▶ _SOURCE EXTRACT_:

The first planet they discover has humanoid inhabitants who seem friendly and advanced - however, they are merely domestic animals belonging to the planet's true masters, indescribable beings of equally indescribable power. When humans prove incapable of similar domestication, they are expelled from the planet and sent to another world.
The second planet seems far more welcoming - it is a lush environment with no predators and mild weather. Its inhabitants are just as welcoming, though just as strange as the other two races the Families have met - they are a group mind. Their abilities are in a way even more impressive than the inhabitants of the first planet the Families visited: the reason the planet is so welcoming is because they have made it so with a form of genetic engineering. However, their civilization is perhaps even more unsuitable for the Families than the master/pet civilization. This becomes evident when Mary Sperling, second oldest of the Families behind Long, who has always been fearful of death, joins the group mind in an attempt to become truly immortal.When the first baby conceived on the planet is born, the Families are horrified. The group mind has altered it as they have the planet, and though objectively the alterations are an improvement (every organ is more efficient, potent and better arranged, along with secondary miniature hands supported by miniature eyes) many cannot consider it human.
Lazarus calls a mass meeting of the humans on the planet. He states that humans are what they are because they are individuals, and that he feels he has no place on this world. He asks if any agree with him. Thus, though about a fourth of their number remain on the planet, Lazarus, and a majority of the Families, decides it's time to go back to Earth and claim their rights. Libby, with the help of the group mind, has designed a true faster than light drive - they can be home in just months.

▶ _DATASET SECTION_:
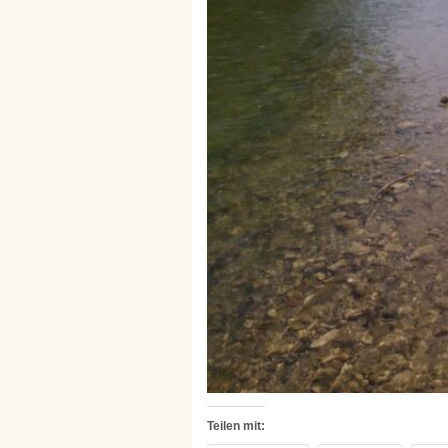
Teilen mit:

▶ _TASKS_:
1. Reproduce the part of the summary of the Families' planetary travels from "The first planet they" up to and including "to another world.", word for word.
2. Carry on the summary of the Families' planetary travels, picking up right after its last sentence.
The lines play no part in this work and can be set aside.

▶ _RESULTS OF THE TASKS_:
1.
The first planet they discover has humanoid inhabitants who seem friendly and advanced - however, they are merely domestic animals belonging to the planet's true masters, indescribable beings of equally indescribable power. When humans prove incapable of similar domestication, they are expelled from the planet and sent to another world.

2.
The Families return to the Solar System to discover that their travels have taken seventy-five Earth-years. To their surprise they find that on earth great longevity is commonplace. Spurred on by the (false) belief that there was some specific "technique" to the Howards' longevity, Earth's inhabitants have explored every avenue known to science to duplicate the feat; and have succeeded through the production of artificial blood, to be transfused into recipients and keep them "younger." Thus, the Families are no longer threatened - in fact they now possess something even more important than immortality: faster than light travel! The Solar System is incredibly crowded (one now must acquire a licence to have a child!), and immigration to other worlds can prevent catastrophe. Libby and Long decide to recruit other members of the Families, and explore space with the new drive.
The New Frontiers is the second generation ship in this timeline; following the Vanguard, the vehicle for Heinlein's paired novellas, "Universe" and "Common Sense" (combined as Orphans of the Sky).